Radiologists who speak directly to public audiences about imaging-based cancer screening examinations can help promote audience satisfaction and add value to the public's understanding of the role of radiology and radiologists, according to an online article in the Journal of the American College of Radiology.
Subspecialty radiologists from New York University Langone Medical Center reported on their experiences with radiologist-led direct public education about imaging-based cancer screening examinations. They were interested in the level of satisfaction and the educational impact reported by session participants.
The radiologists gave a total of 144 one-hour educational sessions (80 sessions about breast cancer, 40 about prostate cancer and 24 about lung cancer) to small lay public audiences (median size, 12 participants), comprising a total of 119 participants.
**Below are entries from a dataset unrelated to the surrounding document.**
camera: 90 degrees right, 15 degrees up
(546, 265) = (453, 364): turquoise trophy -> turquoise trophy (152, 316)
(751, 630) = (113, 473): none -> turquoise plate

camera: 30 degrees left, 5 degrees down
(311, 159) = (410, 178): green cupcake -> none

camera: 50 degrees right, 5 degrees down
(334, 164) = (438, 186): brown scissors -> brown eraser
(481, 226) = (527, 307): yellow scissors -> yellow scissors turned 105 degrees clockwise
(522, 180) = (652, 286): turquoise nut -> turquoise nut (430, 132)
Following each talk, the audience members were asked to complete a survey that asked about their level of satisfaction and if they felt that the sessions helped them better understand the diseases and relevant screening tests.
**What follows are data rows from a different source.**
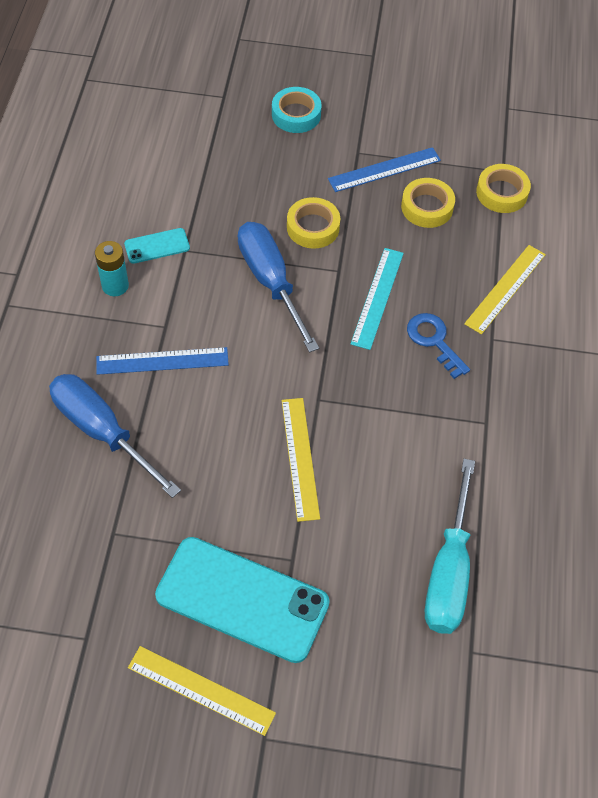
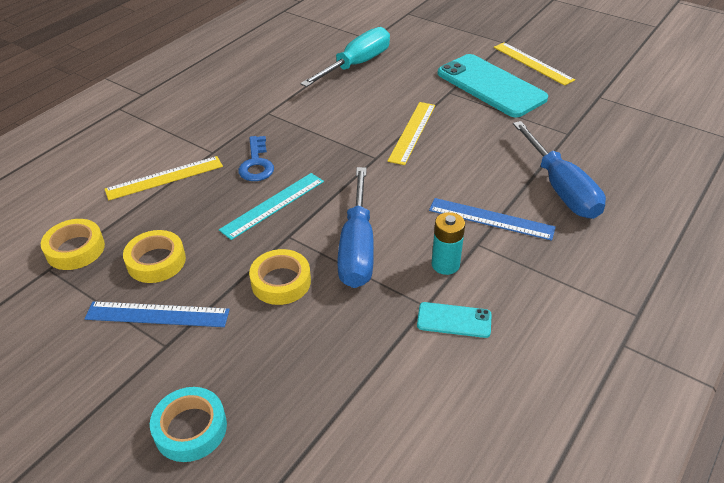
camera: 150 degrees left, 15 degrees down
(115, 286) = (514, 295): turquoise battery -> turquoise battery (445, 264)

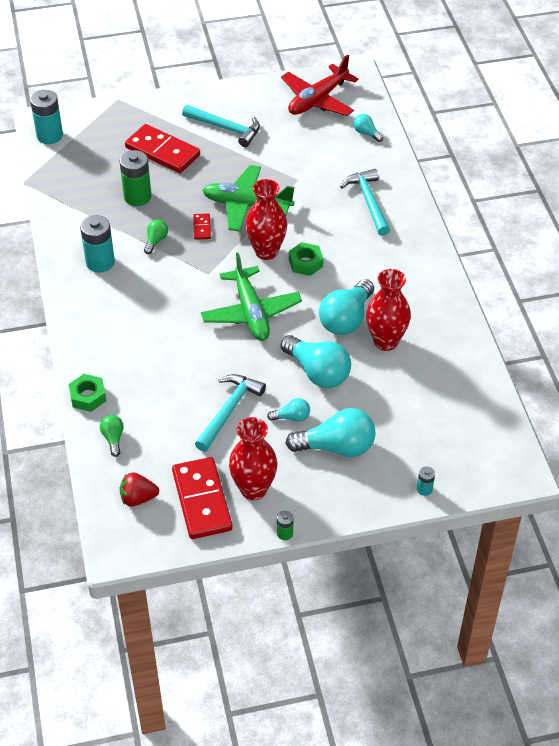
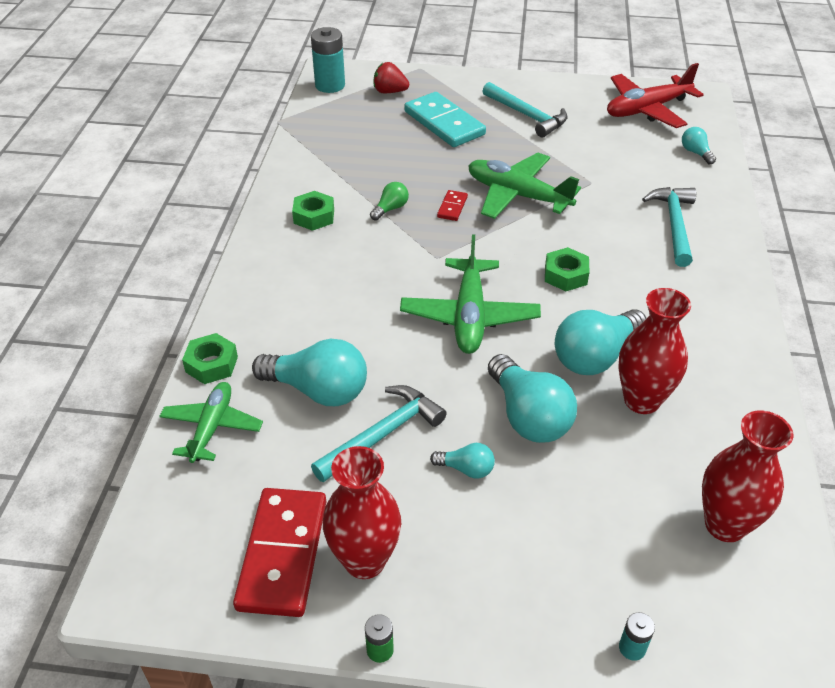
camera: 20 degrees right, 5 degrees down
(100, 262) = (314, 216): turquoise battery -> green nut
(113, 438) = (212, 427): green light bulb -> green plane
(137, 197) = (393, 160): green battery -> none
(138, 498) = (197, 522): red strawberry -> red strawberry (390, 91)
(162, 151) = (444, 123): red domino -> turquoise domino
(266, 251) = (520, 250): red vase -> red vase (725, 525)
(336, 447) = (515, 533): turquoise light bulb -> turquoise light bulb (318, 390)

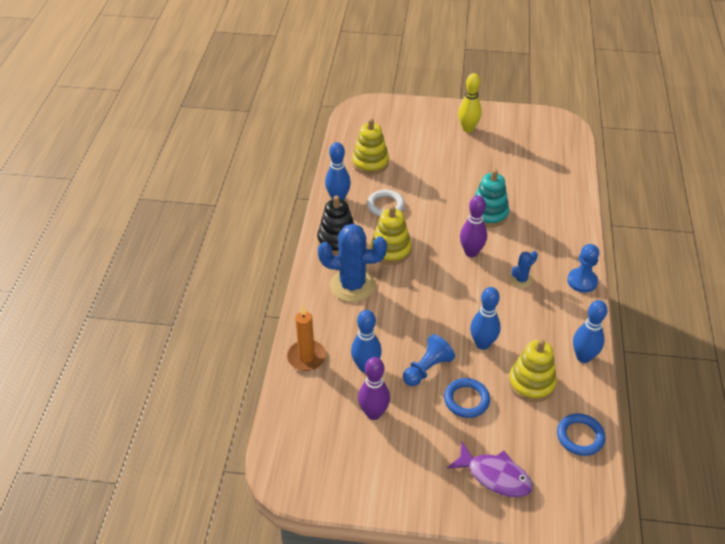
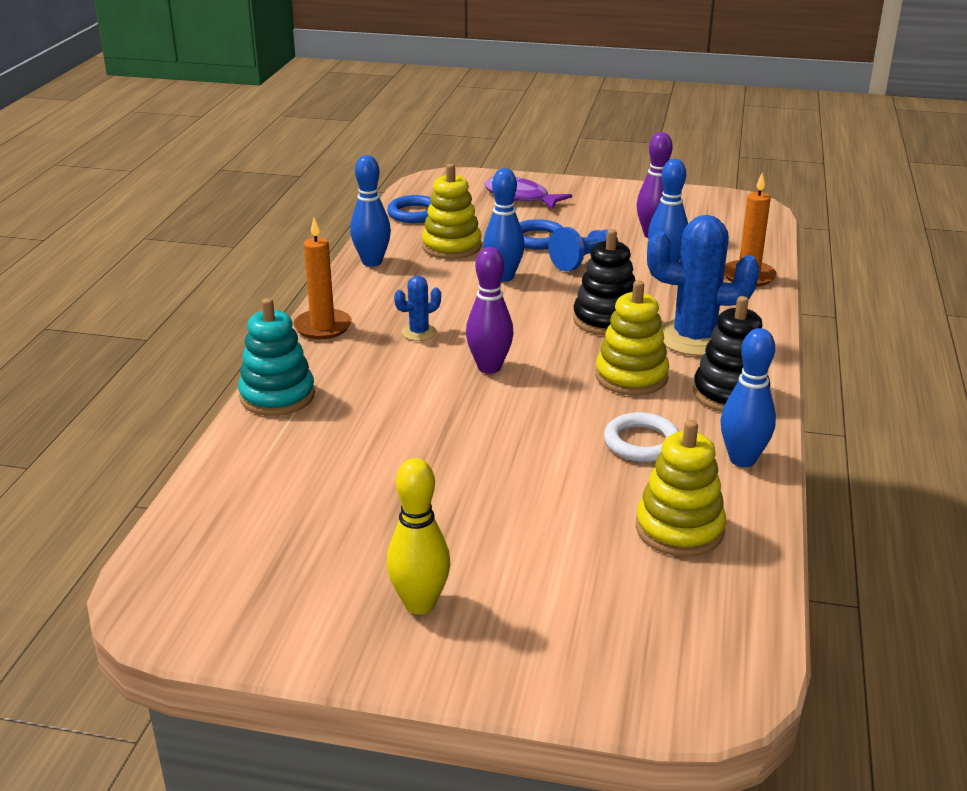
camera: 175 degrees left, 15 degrees down
(407, 300) = (606, 320): none -> black stacking toy
(488, 214) = (437, 419): turquoise stacking toy -> turquoise stacking toy (277, 396)
(582, 281) = (323, 327): blue pawn -> orange candle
Results from the surveys showed that these talks were helpful to the respondents.
• 95.4 percent agreed or strongly agreed that the sessions increased their understanding
• 88.1 percent gained information not obtained from clinic visits
• 92.6 percent reported that seeing radiology images helped their understanding
• 85.8 percent felt more involved in their own care
• 87.4 percent felt more prepared to undergo screening tests
• 93.3 percent were satisfied with the sessions' format
• 96.2 percent were satisfied with the sessions’ content
• 88.3 percent reported that their main questions were answered
• 88.5 percent said they would be interested in similar future radiologist-led sessions
• 93.9 percent indicated that they would recommend the sessions to friends
According to the respondents, the provided information (43.1 percent) and images (34.7 percent) were the most helpful aspects of the sessions.
“Radiologist-led direct public education sessions about imaging-based cancer screening examinations yield high levels of audience satisfaction and add value to the public's understanding of the role of radiology and radiologists,” the authors wrote. “Our experience may provide an encouraging model for other radiology practices in pursuing similar endeavors.”